Thursday, 27 October 2016
The Times They Are A-Changin’
Half a century ago, Bob Dylan shocked the music world by plugging in an electric guitar and alienating folk purists. For decades he continued to confound expectations, selling millions of records with dense, enigmatic song-writing. Now, this poet laureate of the rock era has been rewarded with the Nobel Prize in Literature this year, an honour that elevates him into the company of T. S. Eliot, Gabriel García Márquez, Toni Morrison and Samuel Beckett. At 75, he is the first musician to win the award, and his selection is perhaps the most radical choice in a history stretching back to 1901. In choosing a popular musician for the literary world’s highest honour, the Swedish Academy, which awards the prize, has dramatically redefined the boundaries of literature, setting off a debate about whether song lyrics have the same artistic value as poetry or novels.

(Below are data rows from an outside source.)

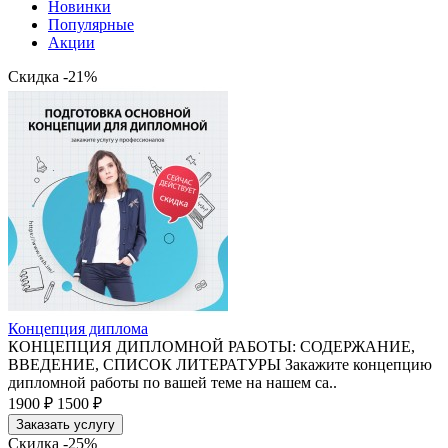
Новинки
Популярные
Акции
Скидка -21%
Концепция диплома
КОНЦЕПЦИЯ ДИПЛОМНОЙ РАБОТЫ: СОДЕРЖАНИЕ,
ВВЕДЕНИЕ, СПИСОК ЛИТЕРАТУРЫ Закажите концепцию
дипломной работы по вашей теме на нашем са..
1900 ₽
1500 ₽
Заказать услугу
Скидка -25%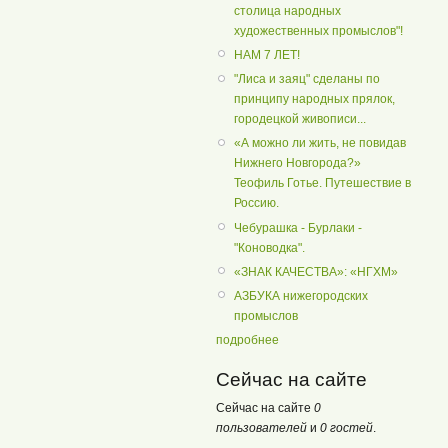
столица народных
художественных промыслов"!
НАМ 7 ЛЕТ!
"Лиса и заяц" сделаны по
принципу народных прялок,
городецкой живописи...
«А можно ли жить, не повидав
Нижнего Новгорода?»
Теофиль Готье. Путешествие в
Россию.
Чебурашка - Бурлаки -
"Коноводка".
«ЗНАК КАЧЕСТВА»: «НГХМ»
АЗБУКА нижегородских
промыслов
подробнее
Сейчас на сайте
Сейчас на сайте
0
пользователей
и
0 гостей
.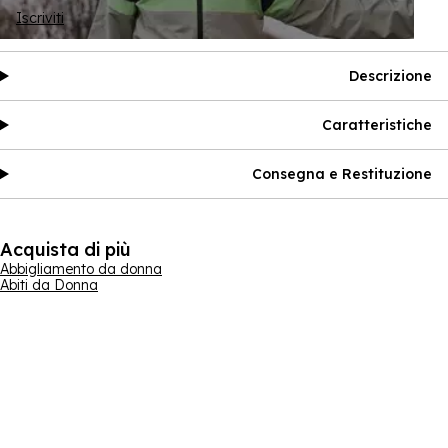
Iscriviti
Descrizione
Caratteristiche
Consegna e Restituzione
Acquista di più
Abbigliamento da donna
Abiti da Donna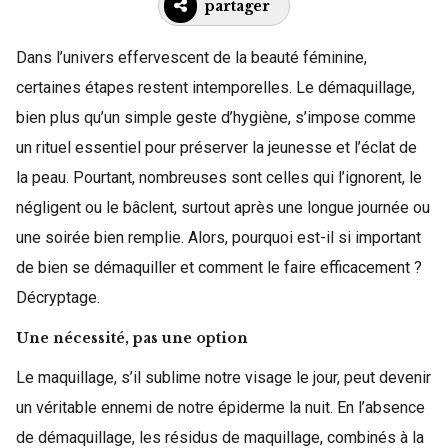
partager
Dans l’univers effervescent de la beauté féminine,
certaines étapes restent intemporelles. Le démaquillage,
bien plus qu’un simple geste d’hygiène, s’impose comme
un rituel essentiel pour préserver la jeunesse et l’éclat de
la peau. Pourtant, nombreuses sont celles qui l’ignorent, le
négligent ou le bâclent, surtout après une longue journée ou
une soirée bien remplie. Alors, pourquoi est-il si important
de bien se démaquiller et comment le faire efficacement ?
Décryptage.
Une nécessité, pas une option
Le maquillage, s’il sublime notre visage le jour, peut devenir
un véritable ennemi de notre épiderme la nuit. En l’absence
de démaquillage, les résidus de maquillage, combinés à la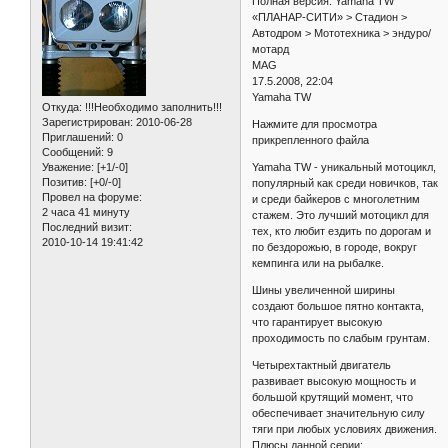
Полная версия: Yamaha TW
«ПЛАНАР-СИТИ» > Стадион >
Автодром > Мототехника > эндуро/
мотард
MAG
17.5.2008, 22:04
Yamaha TW
Откуда:
!!!Необходимо заполнить!!!
Зарегистрирован
: 2010-06-28
Нажмите для просмотра
Приглашений:
0
прикрепленного файла
Сообщений:
9
Yamaha TW - уникальный мотоцикл,
Уважение:
[+1/-0]
Позитив:
[+0/-0]
популярный как среди новичков, так
Провел на форуме:
и среди байкеров с многолетним
2 часа 41 минуту
стажем. Это лучший мотоцикл для
Последний визит:
тех, кто любит ездить по дорогам и
2010-10-14 19:41:42
по бездорожью, в городе, вокруг
кемпинга или на рыбалке.
Шины увеличенной ширины
создают большое пятно контакта,
что гарантирует высокую
проходимость по слабым грунтам.
Четырехтактный двигатель
развивает высокую мощность и
большой крутящий момент, что
обеспечивает значительную силу
тяги при любых условиях движения.
Плюсы данной серии:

In this issue of Simollanghan, we acknowledge and applaud this ground-breaking history with one of Dylan’s own timeless songs, The Times They Are A-Changin’
Dylan wrote the song in the September of 1963 as a deliberate attempt to create an “anthem of change”. According to him, it is “about the people who don’t take you seriously but, expect you to take him or her seriously.” From the youth’s point of view, this incorporates everyone from parents to teachers, from those who programme TV channels to politicians. And yet, what has been called one of the most famous protest songs of all times isn’t really protesting anything. It is rather saying, “it’s time to wake up, the world has moved on”. It is a song about perception. You don’t have to arise up and overthrow the evil empire, but rather just admit that the world has changed irrevocably. So be careful – it might just pass you by, and you might just be left wondering where the old world went.